“I saw the best minds of my generation destroyed by
madness, starving hysterical naked,
dragging themselves through the negro streets at dawn
looking for an angry fix,
angelheaded hipsters burning for the ancient heavenly
connection to the starry dynamo in the
machinery of night…” – “Howl” by Allen Ginsberg
“i find them largely tedious and often false. more on this later...” – Scott
William Burroughs. Allen Ginsberg. Jack Kerouac. Yes, they were self-indulgent, undisciplined, and sometimes down-right deconstructive. There were several Kerouac books that I started and never finished. Burroughs always struck me as grotesque and graceless in his prose. I loved Ginsberg.
I first read Ginsberg at the ripe old age of seventeen, and he was a revelation then. I understood “angelheaded hipsters burning for the ancient heavenly connection to the starry dynamo in the night.” It was like he was reading my mail. Whether the poetry was good or not, I wasn’t able to say. I had been schooled in all of the classic forms of poetry -- iambic pentameter, blank verse, free verse, haiku, the sonnet, and all that jazz, and it didn’t communicate to me at all, except if you were writing a song lyric and I didn’t do much of that.
For me, the Beat literature provided an unfiltered channel to the “counter-culture.” What we got from the mainstream media was a highly sanitized view of what was going on, even in rock music. The Beat literature had no such filters. I guess the cultural statement was more important to me than the quality of the literature or the veracity of the reporting. This was a genuinely different point of view powerful enough that people banned the books and charged the publishers with obscenity. It was powerful enough that the authors were willing to endure the critical abuse and legal harassment to publish it. It got my attention.

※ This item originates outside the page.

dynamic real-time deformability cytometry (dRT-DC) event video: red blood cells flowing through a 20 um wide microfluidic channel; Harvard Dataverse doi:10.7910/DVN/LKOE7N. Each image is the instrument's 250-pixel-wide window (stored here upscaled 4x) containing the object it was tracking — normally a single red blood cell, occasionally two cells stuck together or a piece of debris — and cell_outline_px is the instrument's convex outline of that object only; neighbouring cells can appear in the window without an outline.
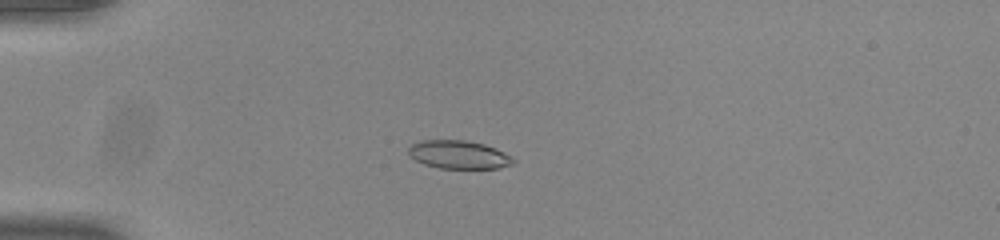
{"species": "common noctule bat (a hibernating species)", "species_latin": "Nyctalus noctula", "temperature_condition": "room temperature", "stored_images_in_passage": 54, "camera_frame_rate_fps": 3000, "um_per_image_px": 0.085, "animal": {"sex": "male", "body_mass_g": 20.0, "forearm_length_mm": 53.3}, "frame": {"image": 1, "passage_image": 16, "time_ms": 5.0, "image_size_px": [1000, 240], "cell_outline_px": [[516, 160], [512, 164], [496, 168], [440, 168], [424, 164], [416, 160], [408, 152], [408, 148], [412, 144], [424, 140], [464, 140], [484, 144], [496, 148], [512, 156]], "centroid_in_image_um": [39.02, 13.14], "position_along_channel_um": 46.0, "area_um2": 17.11}}
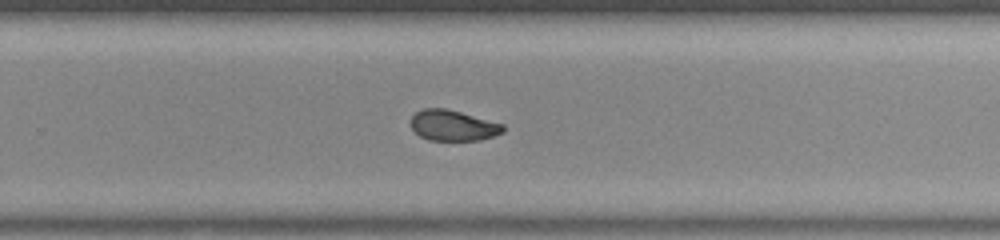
{"frame": {"image": 2, "passage_image": 37, "time_ms": 12.0, "image_size_px": [1000, 240], "cell_outline_px": [[504, 132], [480, 140], [428, 140], [420, 136], [408, 124], [412, 116], [416, 112], [424, 108], [444, 108], [460, 112], [504, 124]], "centroid_in_image_um": [38.48, 10.66], "position_along_channel_um": 291.3, "area_um2": 16.47}}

That alternative point of view included illicit drugs and forbidden sex, and it lit me up. I had never read “literature” like that before. Also, it contained something that came near to a justification for their reckless experimentation. They were like psychic astronauts blasting into the hostile reaches of the unconscious and the taboo. It was hedonistic, but the hedonism had a purpose – “Everything in excess.” It was as if some dark magical secret had been revealed.
In psychological time, that was a million years ago. I moved on to more grown-up tastes in poetry and literature, and eventually gave up poetry altogether because I became convinced that the only people reading poets were poets, and they did so begrudgingly, and I didn’t want to be limited to such a small audience that seemed to shrink every day.
In retrospect, the Beats do look careless, self-indulgent, dangerous to themselves and those around them, undisciplined and ultimately untenable. The same things that made them exciting wrecked their credibility. How do you take seriously a junkie queer who murdered his own wife playing “William Tell” with a handgun? Do you want to freeze to death counting railroad ties in Mexico, loaded up with booze and Secobarbital at the ripe old age of 46 like Neal Cassady? There can be little doubt that the critical ridicule faced by Kerouac hastened the end of his life. Ginsberg weathered the storm better than the others, but he did it by replacing the drinking and drugging with his version of Buddhism. I did some exploration into Buddhism but realized early on that I wasn’t cut out to be a Zen master. What do you do with the legacy of the Beats?
I know that for me, at a particular moment in time, they were vitally important. Their work was like a window on a strange and alien world that fascinated me. Maybe I’m secretly glad that they did what they did so that I didn’t have to do it. They showed us where the trapdoors were by falling through them. More importantly, they seduced us into launching our own psychic space probes. They had a real impact.